Exercise set:
1 – Write out the forum thread text from "## Catherine602 (Oct" to "she spends down.", word for word.
2 – Answer these questions using the forum thread:
(a) According to the opening lines, for how many years were they together?
(b) What reason does CSeryllum give for not moving back in?
(c) According to Catherine602, what share of everything she buys is CSeryllum's?

Extract to read:
I was with her for 8 years...getting her to spend 100 dollars while out shopping was MISERY...she just WOULDN'T spend money...which is a good trait to have, being conservative and saving money....but she did a 180, and is now spending it like it's going out of style


----------



## that_girl (Jul 6, 2011)

If it's your house...move back in and change the locks and give her a nice pile of what you've discovered about her cheating.

give her an hour to pack up and get out and then buhbye!

This totally sucks. You did nothing wrong, though. She's the bad guy here.


----------



## CSeryllum (Jan 23, 2012)

Nice to hear people tell me that i'm *not* the bad guy...she keeps villainizing me, and everytime we talk about it, the story twists and becomes worse and worse...like she's just trying to really convince herself that i'm the bad guy, to help her feel justified.

I would have moved back in...sadly though, without her I can't afford to keep that home...she can (i'm not ashamed to say she makes more money)....so she stayed because she could pay for it =/


----------



## warlock07 (Oct 28, 2011)

stay strong


----------



## Catherine602 (Oct 14, 2010)

No worries. Everything she buys is 1/2 yours. Don't tell her that. 

It is your home - dose not make any difference what you can afford without her salary. Changing the locks was illegal. I hope you are not still paying the mortgage or expenses. 

Go see a lawyer ASAP. Did you get copies of the recites for the expenditures? That is part of the marital assets that she is spending and she will have to make up for it. 

Actually, you are in a very strong position. I know you still love her but she is ignorant. She thinks she will not have to split the marital assets if she spends down. 

Don't let her know that she is dead wrong. She will have to give you the cash equivalent of 1/2 of the car or split the car in half.

[Records from a data source]

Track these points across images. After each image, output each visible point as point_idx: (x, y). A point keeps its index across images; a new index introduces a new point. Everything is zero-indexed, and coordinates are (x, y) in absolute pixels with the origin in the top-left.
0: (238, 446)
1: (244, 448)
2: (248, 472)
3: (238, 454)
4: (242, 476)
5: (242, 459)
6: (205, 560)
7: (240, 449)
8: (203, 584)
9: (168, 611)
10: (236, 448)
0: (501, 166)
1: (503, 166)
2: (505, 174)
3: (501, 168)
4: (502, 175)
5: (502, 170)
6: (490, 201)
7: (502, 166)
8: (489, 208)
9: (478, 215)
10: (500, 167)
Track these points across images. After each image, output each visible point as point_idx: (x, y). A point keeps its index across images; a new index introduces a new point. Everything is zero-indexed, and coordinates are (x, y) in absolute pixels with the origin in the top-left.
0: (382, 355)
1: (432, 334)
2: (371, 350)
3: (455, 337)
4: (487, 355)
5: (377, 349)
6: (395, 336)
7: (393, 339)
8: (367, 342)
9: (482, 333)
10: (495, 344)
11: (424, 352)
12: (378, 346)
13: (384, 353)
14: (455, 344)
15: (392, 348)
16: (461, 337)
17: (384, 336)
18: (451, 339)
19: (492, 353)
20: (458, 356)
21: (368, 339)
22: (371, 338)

...

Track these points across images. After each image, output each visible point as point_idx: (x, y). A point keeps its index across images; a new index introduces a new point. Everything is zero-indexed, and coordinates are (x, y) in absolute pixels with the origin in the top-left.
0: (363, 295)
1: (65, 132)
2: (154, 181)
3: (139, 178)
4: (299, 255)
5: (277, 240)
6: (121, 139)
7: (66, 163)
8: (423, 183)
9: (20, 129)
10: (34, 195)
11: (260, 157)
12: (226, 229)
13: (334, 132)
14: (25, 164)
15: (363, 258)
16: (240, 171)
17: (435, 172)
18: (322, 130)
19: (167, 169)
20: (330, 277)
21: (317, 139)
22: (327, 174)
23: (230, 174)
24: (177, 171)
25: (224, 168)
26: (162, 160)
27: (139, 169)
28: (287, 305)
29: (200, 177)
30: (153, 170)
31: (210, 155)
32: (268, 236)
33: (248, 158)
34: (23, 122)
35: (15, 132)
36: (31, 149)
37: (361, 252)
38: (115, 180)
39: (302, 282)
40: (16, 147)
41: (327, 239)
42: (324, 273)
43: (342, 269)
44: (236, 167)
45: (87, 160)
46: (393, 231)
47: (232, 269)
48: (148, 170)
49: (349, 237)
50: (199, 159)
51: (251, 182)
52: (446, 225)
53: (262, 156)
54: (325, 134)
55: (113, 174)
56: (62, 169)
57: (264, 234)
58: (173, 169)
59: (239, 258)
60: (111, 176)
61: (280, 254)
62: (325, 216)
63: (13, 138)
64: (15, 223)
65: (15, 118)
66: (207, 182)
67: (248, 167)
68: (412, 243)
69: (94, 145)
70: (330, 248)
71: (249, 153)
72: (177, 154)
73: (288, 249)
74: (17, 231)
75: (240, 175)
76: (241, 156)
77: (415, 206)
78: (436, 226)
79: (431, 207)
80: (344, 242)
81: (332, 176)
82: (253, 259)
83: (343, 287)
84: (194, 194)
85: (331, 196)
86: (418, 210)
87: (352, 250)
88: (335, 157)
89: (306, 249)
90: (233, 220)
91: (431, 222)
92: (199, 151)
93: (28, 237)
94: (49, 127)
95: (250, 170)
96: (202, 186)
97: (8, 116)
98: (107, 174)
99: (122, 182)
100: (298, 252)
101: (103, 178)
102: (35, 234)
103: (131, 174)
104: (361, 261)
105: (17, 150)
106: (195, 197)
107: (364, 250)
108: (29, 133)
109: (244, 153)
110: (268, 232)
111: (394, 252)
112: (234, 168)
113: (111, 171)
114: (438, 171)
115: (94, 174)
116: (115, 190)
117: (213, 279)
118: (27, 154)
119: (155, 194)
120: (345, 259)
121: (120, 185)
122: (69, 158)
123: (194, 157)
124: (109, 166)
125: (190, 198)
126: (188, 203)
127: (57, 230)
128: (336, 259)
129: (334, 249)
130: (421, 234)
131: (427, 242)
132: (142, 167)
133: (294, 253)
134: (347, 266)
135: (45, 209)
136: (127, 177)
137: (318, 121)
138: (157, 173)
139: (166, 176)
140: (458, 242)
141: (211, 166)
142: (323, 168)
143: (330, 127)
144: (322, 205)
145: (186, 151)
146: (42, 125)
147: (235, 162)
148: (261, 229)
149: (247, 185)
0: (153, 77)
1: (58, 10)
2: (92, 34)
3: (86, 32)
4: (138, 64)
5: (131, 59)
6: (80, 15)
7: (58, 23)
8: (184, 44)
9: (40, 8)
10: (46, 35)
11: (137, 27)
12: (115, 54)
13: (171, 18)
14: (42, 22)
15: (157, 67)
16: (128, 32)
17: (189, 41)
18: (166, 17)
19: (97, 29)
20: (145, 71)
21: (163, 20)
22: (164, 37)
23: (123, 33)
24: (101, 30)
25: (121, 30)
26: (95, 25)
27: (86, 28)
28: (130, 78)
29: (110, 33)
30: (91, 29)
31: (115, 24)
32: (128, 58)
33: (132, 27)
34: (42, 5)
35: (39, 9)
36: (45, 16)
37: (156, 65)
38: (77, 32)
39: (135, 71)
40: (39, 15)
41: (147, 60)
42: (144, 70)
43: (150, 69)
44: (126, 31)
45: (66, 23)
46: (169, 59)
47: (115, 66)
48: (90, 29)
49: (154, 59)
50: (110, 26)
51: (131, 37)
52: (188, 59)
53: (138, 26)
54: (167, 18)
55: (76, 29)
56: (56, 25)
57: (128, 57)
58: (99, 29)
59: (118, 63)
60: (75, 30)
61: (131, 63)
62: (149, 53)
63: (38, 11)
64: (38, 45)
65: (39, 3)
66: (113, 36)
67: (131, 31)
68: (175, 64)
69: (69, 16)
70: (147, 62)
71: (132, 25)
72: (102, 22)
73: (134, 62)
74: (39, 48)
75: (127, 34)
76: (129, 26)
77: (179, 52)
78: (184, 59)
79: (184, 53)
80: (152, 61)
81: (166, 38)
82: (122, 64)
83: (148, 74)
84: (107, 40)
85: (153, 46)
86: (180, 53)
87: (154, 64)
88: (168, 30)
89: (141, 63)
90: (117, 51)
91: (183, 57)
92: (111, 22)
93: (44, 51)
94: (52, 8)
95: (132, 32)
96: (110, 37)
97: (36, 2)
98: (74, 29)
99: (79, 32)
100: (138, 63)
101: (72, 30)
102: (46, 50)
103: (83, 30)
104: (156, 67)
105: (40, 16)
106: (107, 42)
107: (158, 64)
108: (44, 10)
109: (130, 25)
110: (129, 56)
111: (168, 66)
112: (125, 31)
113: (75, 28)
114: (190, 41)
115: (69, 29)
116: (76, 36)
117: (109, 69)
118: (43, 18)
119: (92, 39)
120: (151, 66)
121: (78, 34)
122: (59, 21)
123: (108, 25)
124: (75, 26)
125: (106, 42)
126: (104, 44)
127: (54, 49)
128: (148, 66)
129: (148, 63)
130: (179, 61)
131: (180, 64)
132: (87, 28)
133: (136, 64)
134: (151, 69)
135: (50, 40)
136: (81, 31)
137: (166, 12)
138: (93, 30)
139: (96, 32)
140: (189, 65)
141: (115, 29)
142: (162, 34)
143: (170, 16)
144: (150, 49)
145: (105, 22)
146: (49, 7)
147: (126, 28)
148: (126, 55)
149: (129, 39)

...

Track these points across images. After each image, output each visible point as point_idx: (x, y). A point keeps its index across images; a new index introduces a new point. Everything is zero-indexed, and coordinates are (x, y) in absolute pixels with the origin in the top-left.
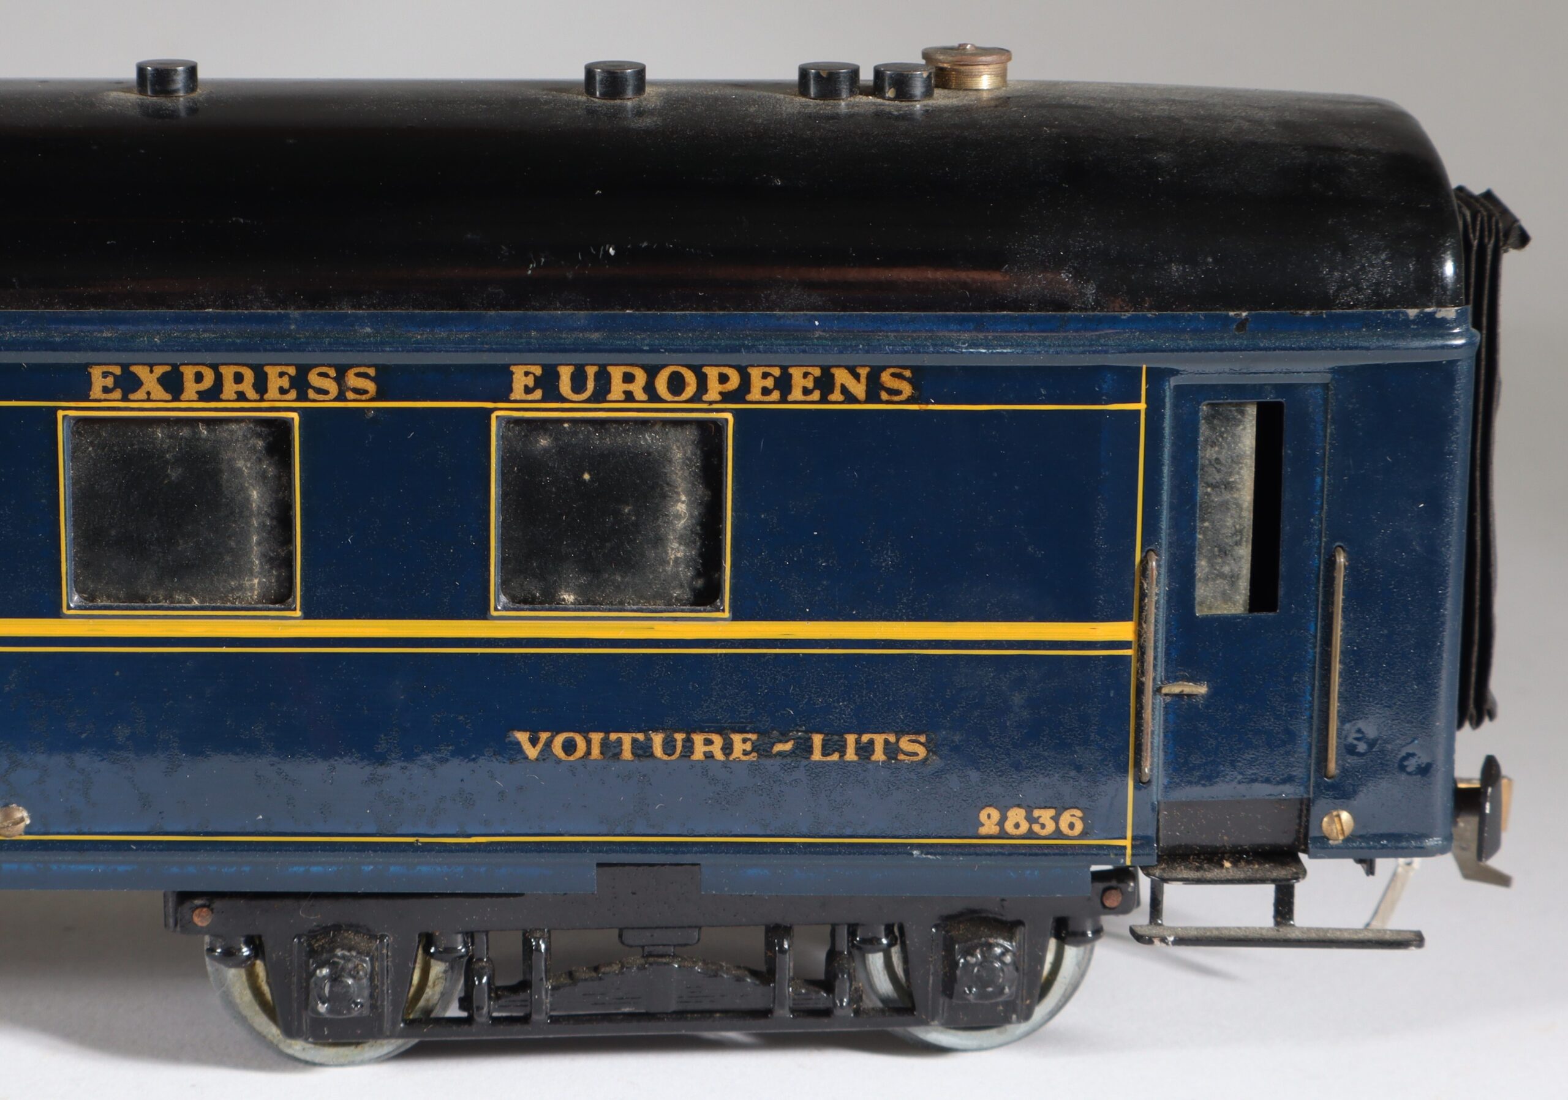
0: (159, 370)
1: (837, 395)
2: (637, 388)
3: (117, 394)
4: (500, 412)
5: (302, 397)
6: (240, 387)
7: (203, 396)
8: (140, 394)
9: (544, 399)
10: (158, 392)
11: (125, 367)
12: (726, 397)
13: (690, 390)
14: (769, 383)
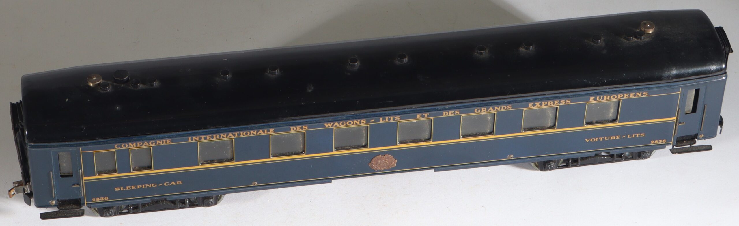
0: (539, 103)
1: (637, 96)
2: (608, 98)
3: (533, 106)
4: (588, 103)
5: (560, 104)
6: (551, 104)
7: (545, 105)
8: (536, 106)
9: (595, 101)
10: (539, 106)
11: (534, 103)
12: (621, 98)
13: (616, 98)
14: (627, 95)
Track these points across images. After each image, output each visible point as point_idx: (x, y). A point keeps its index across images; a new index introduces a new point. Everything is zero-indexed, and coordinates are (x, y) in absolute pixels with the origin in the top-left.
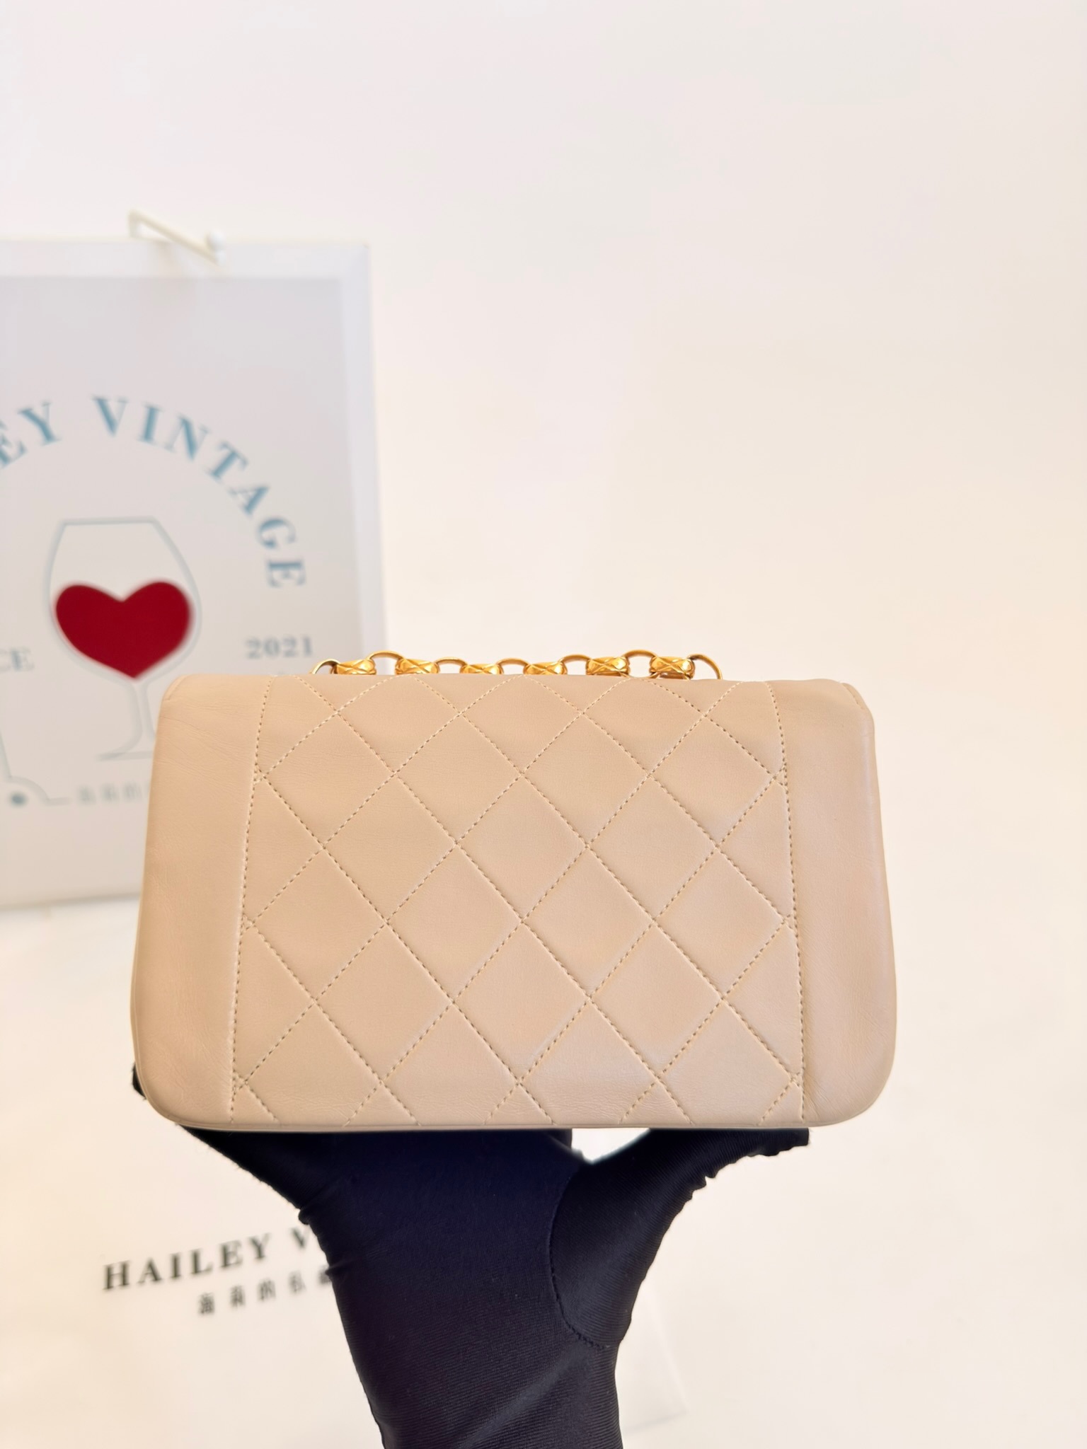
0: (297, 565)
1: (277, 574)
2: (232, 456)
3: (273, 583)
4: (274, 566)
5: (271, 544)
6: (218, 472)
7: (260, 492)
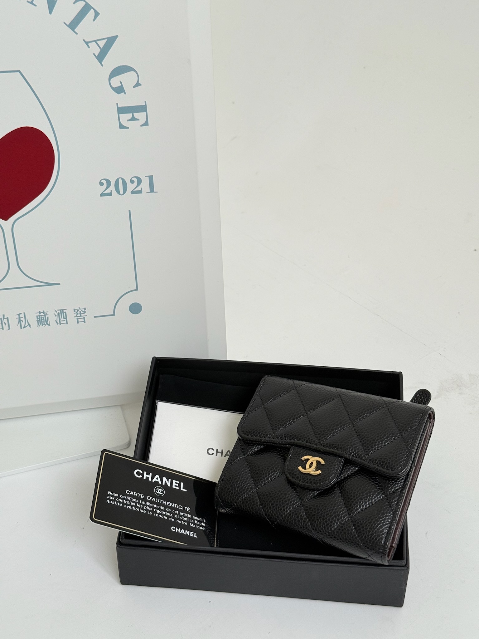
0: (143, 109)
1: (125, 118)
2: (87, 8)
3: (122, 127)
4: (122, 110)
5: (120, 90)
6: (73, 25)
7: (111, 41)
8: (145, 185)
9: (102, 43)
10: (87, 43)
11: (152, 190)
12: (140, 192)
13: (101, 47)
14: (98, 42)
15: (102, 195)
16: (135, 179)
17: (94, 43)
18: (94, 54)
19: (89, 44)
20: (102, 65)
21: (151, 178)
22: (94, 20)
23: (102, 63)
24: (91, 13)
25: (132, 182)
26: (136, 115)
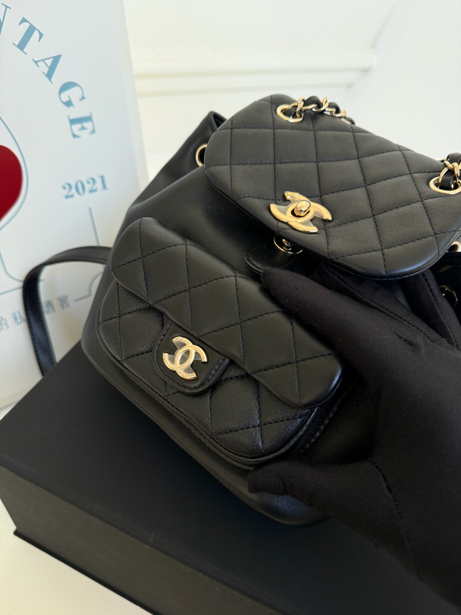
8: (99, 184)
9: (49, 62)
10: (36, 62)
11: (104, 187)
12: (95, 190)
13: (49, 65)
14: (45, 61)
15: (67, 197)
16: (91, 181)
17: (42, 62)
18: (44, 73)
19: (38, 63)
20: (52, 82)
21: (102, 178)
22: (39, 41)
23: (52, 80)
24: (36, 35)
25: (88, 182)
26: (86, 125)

Answers below:
1 –
## Catherine602 (Oct 14, 2010)

No worries. Everything she buys is 1/2 yours. Don't tell her that. 

It is your home - dose not make any difference what you can afford without her salary. Changing the locks was illegal. I hope you are not still paying the mortgage or expenses. 

Go see a lawyer ASAP. Did you get copies of the recites for the expenditures? That is part of the marital assets that she is spending and she will have to make up for it. 

Actually, you are in a very strong position. I know you still love her but she is ignorant. She thinks she will not have to split the marital assets if she spends down.

2 –
(a) 8 years.
(b) Without her, CSeryllum can't afford to keep that home.
(c) Half (1/2).